# brood but



## Finally Home (Oct 13, 2013)

no honey. They are bringing pollen in just fine. Queen is laying so/so. Not gang busting but doing ok. Only my second year so I really don't have anything to compare with. Have brood in all stages but no honey on the frames. Had another hive that had a good amount of honey frames so I swiped one and put in this hive. any thoughts or idea's??


----------



## TxGypsy (Nov 23, 2006)

What part of the country are you in? Is the honey flow going in your area right now? If they are raising a lot of brood and there isn't a major flow on then they are probably using all they can get to feed the brood.


----------



## Finally Home (Oct 13, 2013)

Great lakes region. 
I had 3 hives make it through winter. One has almost got the first deep full. The next lost its queen so I requeened that one but think she isn't mated. 2 weeks and no brood. Then this one with brood but no honey. Still new at this so I'm not sure how to tell if there is a light/medium/heavy flow. All 3 are bringing in alot of pollen. No dandelion's in bloom yet.


----------



## alleyyooper (Apr 22, 2005)

Great lake area covers a lot of states, Michigan smack in the middle, Ohio, Indiana, Illinois, Wisconsin and Minnesota. Here in SE Michigan only thing blooming for nectar right now is spring flowers in gardens and the catkins on ussy willows. Expect the same in Wisconsin and Minnesota. 1:1 syrup is the rule of the day till the fruit trees start blooming at least of till the bees stop taking it in. 

Really if you tell us which state the boogie man won't get you.

 Al


----------



## TxGypsy (Nov 23, 2006)

I second Alleyyooper. You need to be feeding sugar water so they can build up.

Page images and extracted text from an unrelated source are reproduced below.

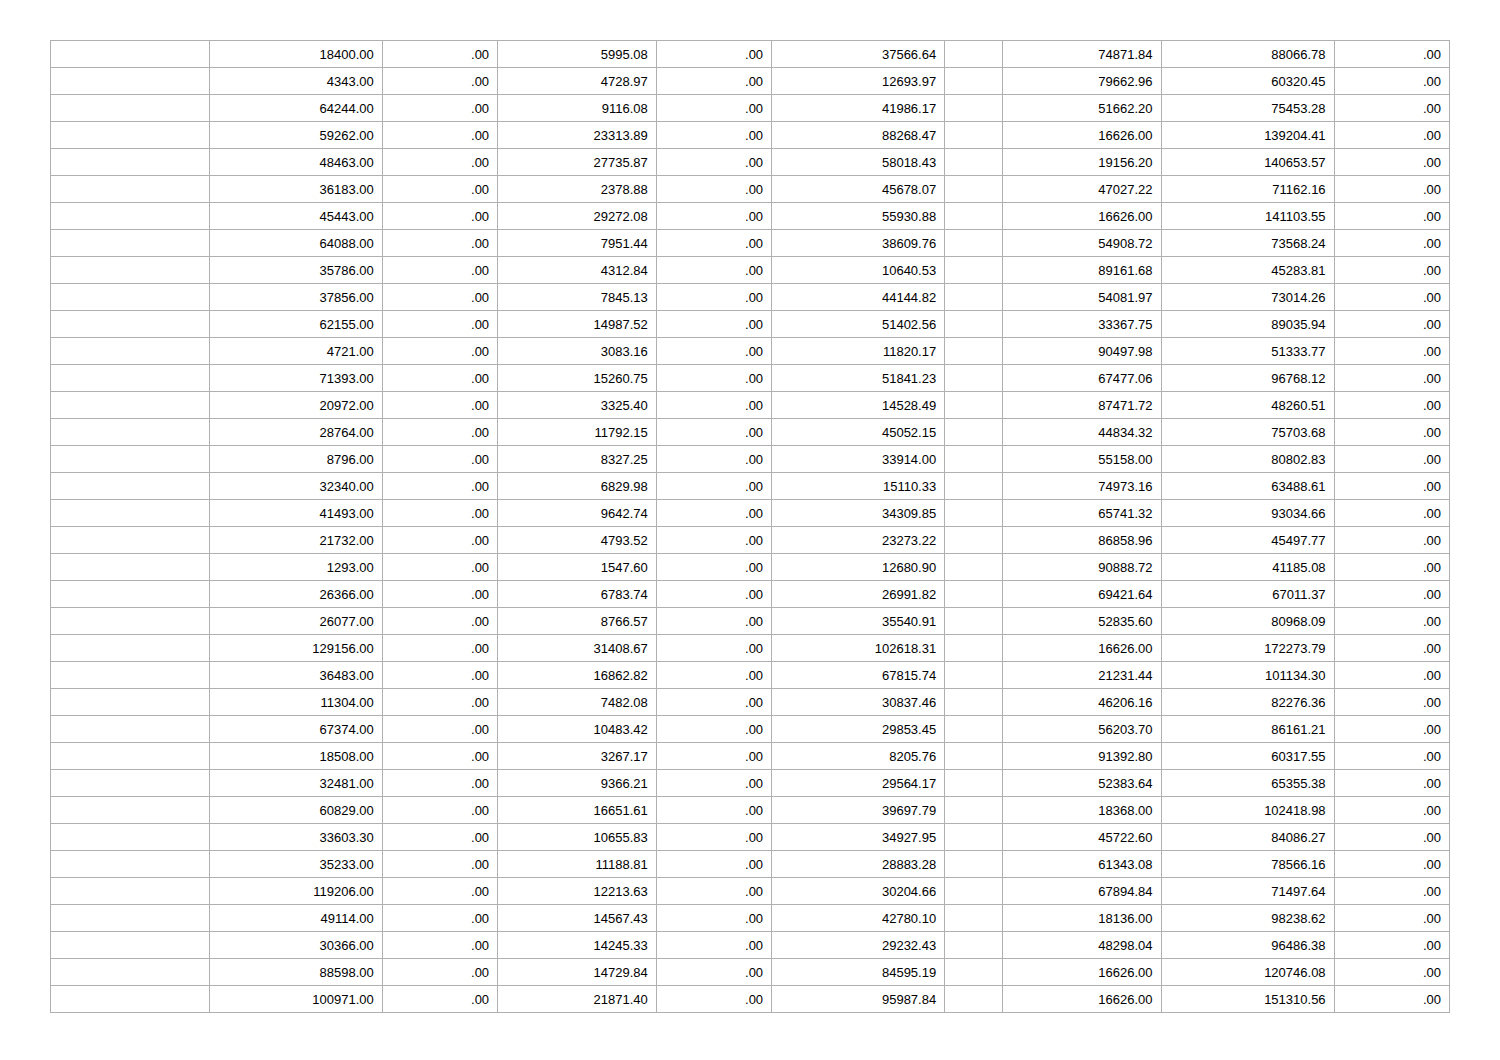| | 18400.00 | .00 | 5995.08 | .00 | 37566.64 | | 74871.84 | 88066.78 | .00 |
| | 4343.00 | .00 | 4728.97 | .00 | 12693.97 | | 79662.96 | 60320.45 | .00 |
| | 64244.00 | .00 | 9116.08 | .00 | 41986.17 | | 51662.20 | 75453.28 | .00 |
| | 59262.00 | .00 | 23313.89 | .00 | 88268.47 | | 16626.00 | 139204.41 | .00 |
| | 48463.00 | .00 | 27735.87 | .00 | 58018.43 | | 19156.20 | 140653.57 | .00 |
| | 36183.00 | .00 | 2378.88 | .00 | 45678.07 | | 47027.22 | 71162.16 | .00 |
| | 45443.00 | .00 | 29272.08 | .00 | 55930.88 | | 16626.00 | 141103.55 | .00 |
| | 64088.00 | .00 | 7951.44 | .00 | 38609.76 | | 54908.72 | 73568.24 | .00 |
| | 35786.00 | .00 | 4312.84 | .00 | 10640.53 | | 89161.68 | 45283.81 | .00 |
| | 37856.00 | .00 | 7845.13 | .00 | 44144.82 | | 54081.97 | 73014.26 | .00 |
| | 62155.00 | .00 | 14987.52 | .00 | 51402.56 | | 33367.75 | 89035.94 | .00 |
| | 4721.00 | .00 | 3083.16 | .00 | 11820.17 | | 90497.98 | 51333.77 | .00 |
| | 71393.00 | .00 | 15260.75 | .00 | 51841.23 | | 67477.06 | 96768.12 | .00 |
| | 20972.00 | .00 | 3325.40 | .00 | 14528.49 | | 87471.72 | 48260.51 | .00 |
| | 28764.00 | .00 | 11792.15 | .00 | 45052.15 | | 44834.32 | 75703.68 | .00 |
| | 8796.00 | .00 | 8327.25 | .00 | 33914.00 | | 55158.00 | 80802.83 | .00 |
| | 32340.00 | .00 | 6829.98 | .00 | 15110.33 | | 74973.16 | 63488.61 | .00 |
| | 41493.00 | .00 | 9642.74 | .00 | 34309.85 | | 65741.32 | 93034.66 | .00 |
| | 21732.00 | .00 | 4793.52 | .00 | 23273.22 | | 86858.96 | 45497.77 | .00 |
| | 1293.00 | .00 | 1547.60 | .00 | 12680.90 | | 90888.72 | 41185.08 | .00 |
| | 26366.00 | .00 | 6783.74 | .00 | 26991.82 | | 69421.64 | 67011.37 | .00 |
| | 26077.00 | .00 | 8766.57 | .00 | 35540.91 | | 52835.60 | 80968.09 | .00 |
| | 129156.00 | .00 | 31408.67 | .00 | 102618.31 | | 16626.00 | 172273.79 | .00 |
| | 36483.00 | .00 | 16862.82 | .00 | 67815.74 | | 21231.44 | 101134.30 | .00 |
| | 11304.00 | .00 | 7482.08 | .00 | 30837.46 | | 46206.16 | 82276.36 | .00 |
| | 67374.00 | .00 | 10483.42 | .00 | 29853.45 | | 56203.70 | 86161.21 | .00 |
| | 18508.00 | .00 | 3267.17 | .00 | 8205.76 | | 91392.80 | 60317.55 | .00 |
| | 32481.00 | .00 | 9366.21 | .00 | 29564.17 | | 52383.64 | 65355.38 | .00 |
| | 60829.00 | .00 | 16651.61 | .00 | 39697.79 | | 18368.00 | 102418.98 | .00 |
| | 33603.30 | .00 | 10655.83 | .00 | 34927.95 | | 45722.60 | 84086.27 | .00 |
| | 35233.00 | .00 | 11188.81 | .00 | 28883.28 | | 61343.08 | 78566.16 | .00 |
| | 119206.00 | .00 | 12213.63 | .00 | 30204.66 | | 67894.84 | 71497.64 | .00 |
| | 49114.00 | .00 | 14567.43 | .00 | 42780.10 | | 18136.00 | 98238.62 | .00 |
| | 30366.00 | .00 | 14245.33 | .00 | 29232.43 | | 48298.04 | 96486.38 | .00 |
| | 88598.00 | .00 | 14729.84 | .00 | 84595.19 | | 16626.00 | 120746.08 | .00 |
| | 100971.00 | .00 | 21871.40 | .00 | 95987.84 | | 16626.00 | 151310.56 | .00 |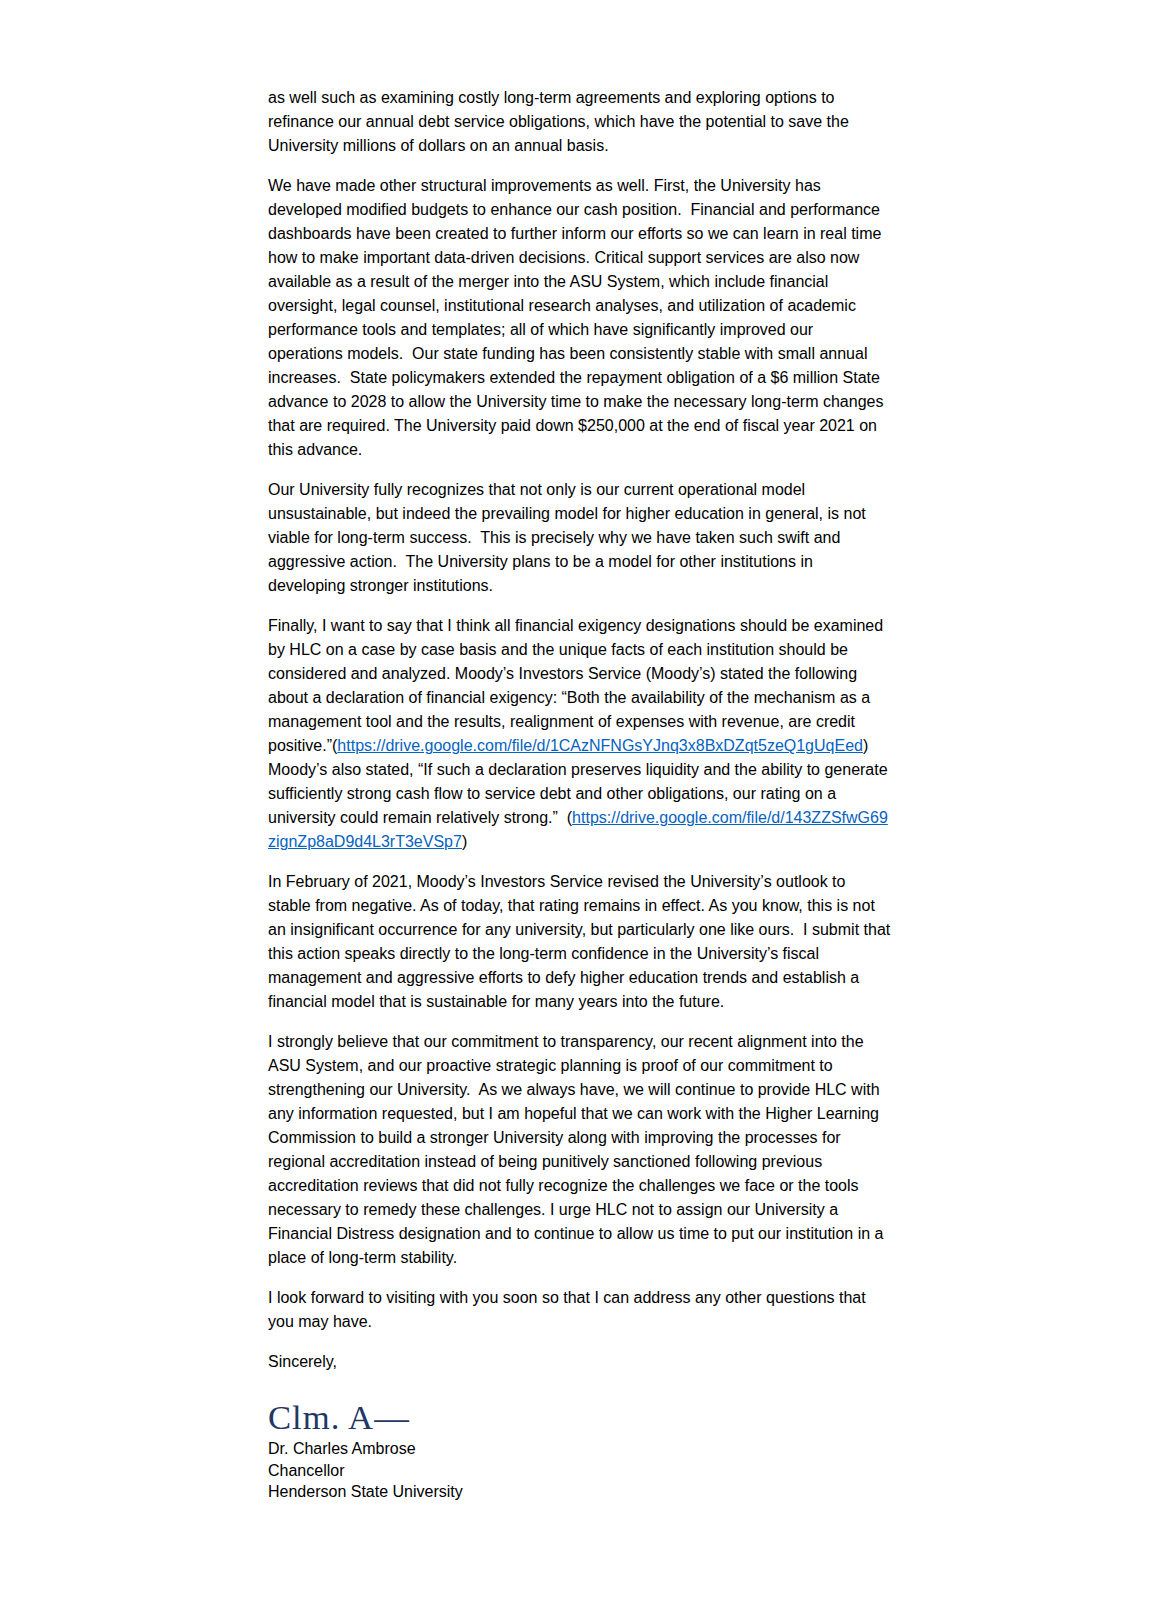as well such as examining costly long-term agreements and exploring options to refinance our annual debt service obligations, which have the potential to save the University millions of dollars on an annual basis.
We have made other structural improvements as well. First, the University has developed modified budgets to enhance our cash position. Financial and performance dashboards have been created to further inform our efforts so we can learn in real time how to make important data-driven decisions. Critical support services are also now available as a result of the merger into the ASU System, which include financial oversight, legal counsel, institutional research analyses, and utilization of academic performance tools and templates; all of which have significantly improved our operations models. Our state funding has been consistently stable with small annual increases. State policymakers extended the repayment obligation of a $6 million State advance to 2028 to allow the University time to make the necessary long-term changes that are required. The University paid down $250,000 at the end of fiscal year 2021 on this advance.
Our University fully recognizes that not only is our current operational model unsustainable, but indeed the prevailing model for higher education in general, is not viable for long-term success. This is precisely why we have taken such swift and aggressive action. The University plans to be a model for other institutions in developing stronger institutions.
Finally, I want to say that I think all financial exigency designations should be examined by HLC on a case by case basis and the unique facts of each institution should be considered and analyzed. Moody’s Investors Service (Moody’s) stated the following about a declaration of financial exigency: “Both the availability of the mechanism as a management tool and the results, realignment of expenses with revenue, are credit positive.”(https://drive.google.com/file/d/1CAzNFNGsYJnq3x8BxDZqt5zeQ1gUqEed) Moody’s also stated, “If such a declaration preserves liquidity and the ability to generate sufficiently strong cash flow to service debt and other obligations, our rating on a university could remain relatively strong.” (https://drive.google.com/file/d/143ZZSfwG69zignZp8aD9d4L3rT3eVSp7)
In February of 2021, Moody’s Investors Service revised the University’s outlook to stable from negative. As of today, that rating remains in effect. As you know, this is not an insignificant occurrence for any university, but particularly one like ours. I submit that this action speaks directly to the long-term confidence in the University’s fiscal management and aggressive efforts to defy higher education trends and establish a financial model that is sustainable for many years into the future.
I strongly believe that our commitment to transparency, our recent alignment into the ASU System, and our proactive strategic planning is proof of our commitment to strengthening our University. As we always have, we will continue to provide HLC with any information requested, but I am hopeful that we can work with the Higher Learning Commission to build a stronger University along with improving the processes for regional accreditation instead of being punitively sanctioned following previous accreditation reviews that did not fully recognize the challenges we face or the tools necessary to remedy these challenges. I urge HLC not to assign our University a Financial Distress designation and to continue to allow us time to put our institution in a place of long-term stability.
I look forward to visiting with you soon so that I can address any other questions that you may have.
Sincerely,
Clm. A—
Dr. Charles Ambrose
Chancellor
Henderson State University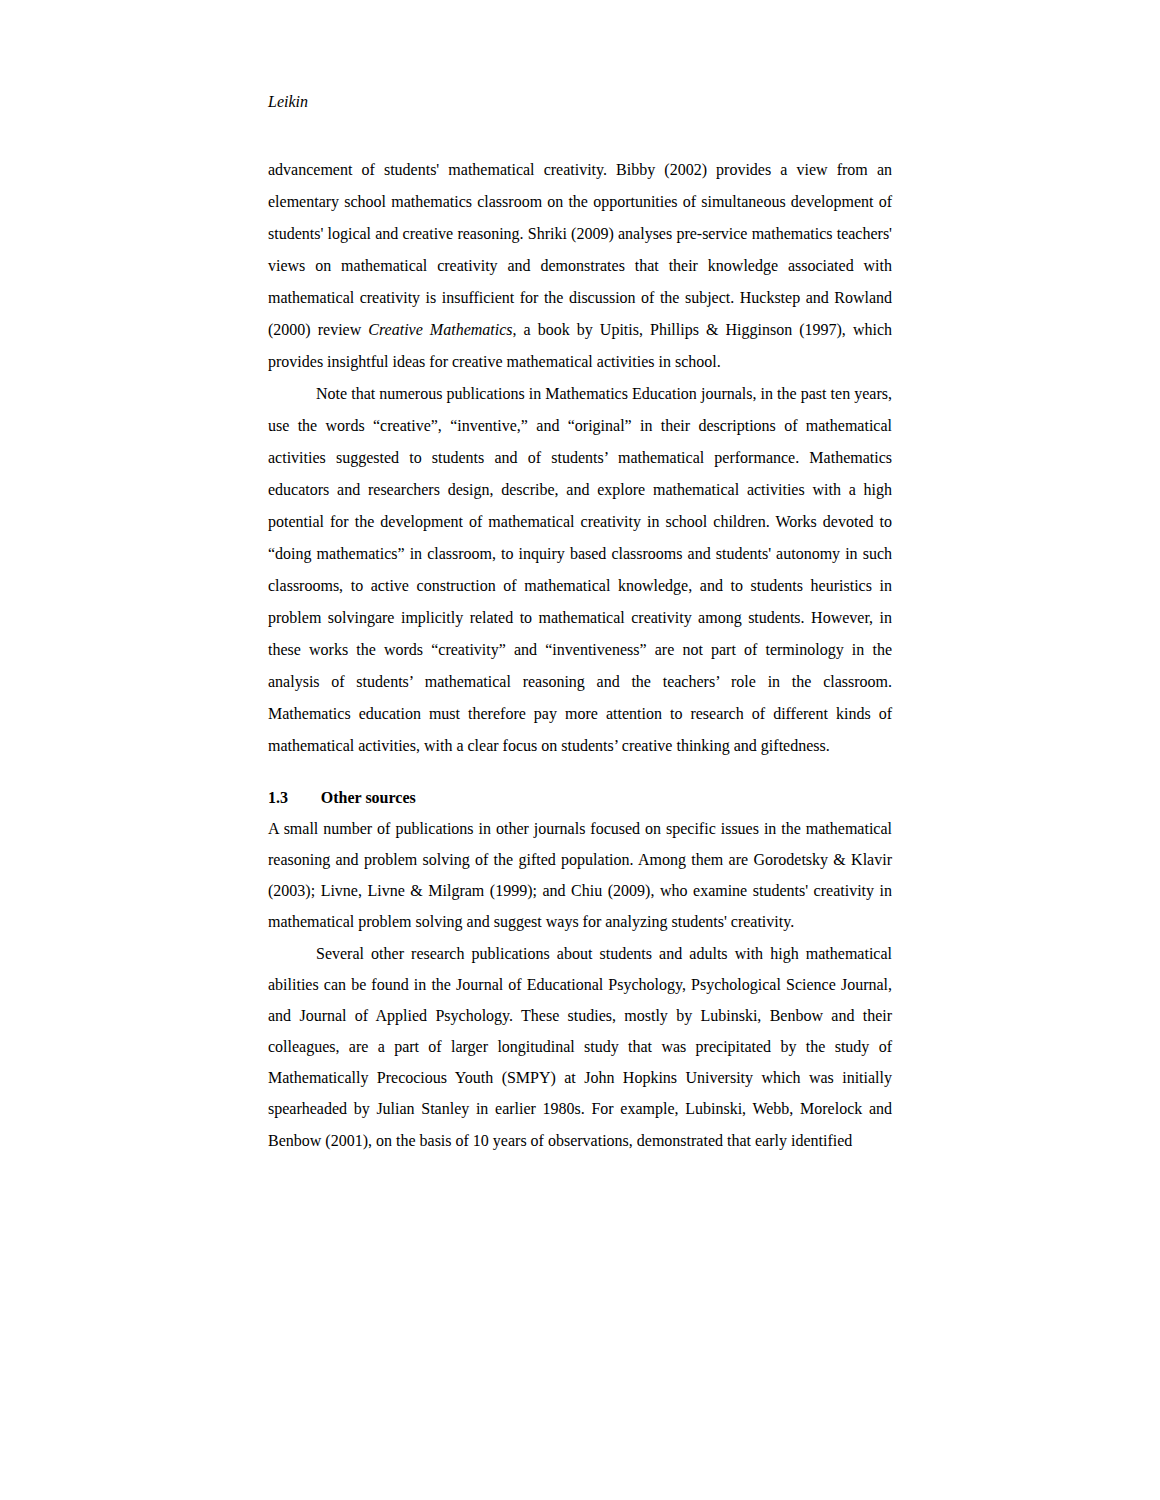Leikin
advancement of students' mathematical creativity. Bibby (2002) provides a view from an elementary school mathematics classroom on the opportunities of simultaneous development of students' logical and creative reasoning. Shriki (2009) analyses pre-service mathematics teachers' views on mathematical creativity and demonstrates that their knowledge associated with mathematical creativity is insufficient for the discussion of the subject. Huckstep and Rowland (2000) review Creative Mathematics, a book by Upitis, Phillips & Higginson (1997), which provides insightful ideas for creative mathematical activities in school.
Note that numerous publications in Mathematics Education journals, in the past ten years, use the words “creative”, “inventive,” and “original” in their descriptions of mathematical activities suggested to students and of students’ mathematical performance. Mathematics educators and researchers design, describe, and explore mathematical activities with a high potential for the development of mathematical creativity in school children. Works devoted to “doing mathematics” in classroom, to inquiry based classrooms and students' autonomy in such classrooms, to active construction of mathematical knowledge, and to students heuristics in problem solvingare implicitly related to mathematical creativity among students. However, in these works the words “creativity” and “inventiveness” are not part of terminology in the analysis of students’ mathematical reasoning and the teachers’ role in the classroom. Mathematics education must therefore pay more attention to research of different kinds of mathematical activities, with a clear focus on students’ creative thinking and giftedness.
1.3 Other sources
A small number of publications in other journals focused on specific issues in the mathematical reasoning and problem solving of the gifted population. Among them are Gorodetsky & Klavir (2003); Livne, Livne & Milgram (1999); and Chiu (2009), who examine students' creativity in mathematical problem solving and suggest ways for analyzing students' creativity.
Several other research publications about students and adults with high mathematical abilities can be found in the Journal of Educational Psychology, Psychological Science Journal, and Journal of Applied Psychology. These studies, mostly by Lubinski, Benbow and their colleagues, are a part of larger longitudinal study that was precipitated by the study of Mathematically Precocious Youth (SMPY) at John Hopkins University which was initially spearheaded by Julian Stanley in earlier 1980s. For example, Lubinski, Webb, Morelock and Benbow (2001), on the basis of 10 years of observations, demonstrated that early identified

A word of caution. I had a beginner do this and we are still trying to straighten out her hives, so now I pass this along when talking about feeding sugar water. You feed sugar water early in the Spring so that your bees will build numbers so that they have sufficient population to take in a good harvest when the honey flow starts. Sometimes they will build up quickly. Keep an eye on your bees so that they do not get crowded. Especially keep an eye on the brood nest and make sure your queen doesn't run out of room to lay. Be prepared to checkerboard the brood nest if needed. My beginners didn't know to do that and you have never seen so many queen cells in your life as what I dug out of their hives! The bees were ready to swarm even before the start of the nectar flow. 

Don't let that scare you away from feeding your bees. Just know that you need to keep an eye on them.


----------



## Finally Home (Oct 13, 2013)

Sorry folks. N.W. Ind. I think they are getting pollen from the maple trees. I have been feeding them sugar water for just over 2 weeks now. I made inner covers with a round hole to put a quart jar and a empty honey box to cover it so it wouldn't freeze when a few of the nights got cold. 
I have been checking them every week to be sure they don't run out of room. In the one strong hive the queen is already into the second box. Also been keeping an eye out for any extra large cells 
Since 2 out of the 3 have a good honey supply do you think this one could be getting robbed?? I reduced the entrance today after thinking about that (just in case).


----------



## TxGypsy (Nov 23, 2006)

Watch for robbing behavior at the front of the hive. Robber bees do not act like normal field bees. There are quite a few youtube videos that may help. Also, watch to see where bees taking off are heading. Are they heading out to get nectar or are they hopping over to another hive.


----------



## Finally Home (Oct 13, 2013)

Will take a look. Thanks for the info/help.


----------



## alleyyooper (Apr 22, 2005)

Put the state in your profile so we don't have to try and remember where you are.

 Al


----------



## Finally Home (Oct 13, 2013)

alleyyooper said:


> Put the state in your profile so we don't have to try and remember where you are.
> 
> Al


Should help me remember as well :spinsmiley: Thanks Al


----------



## alleyyooper (Apr 22, 2005)

Well the syrup has been on a while how are they doing now?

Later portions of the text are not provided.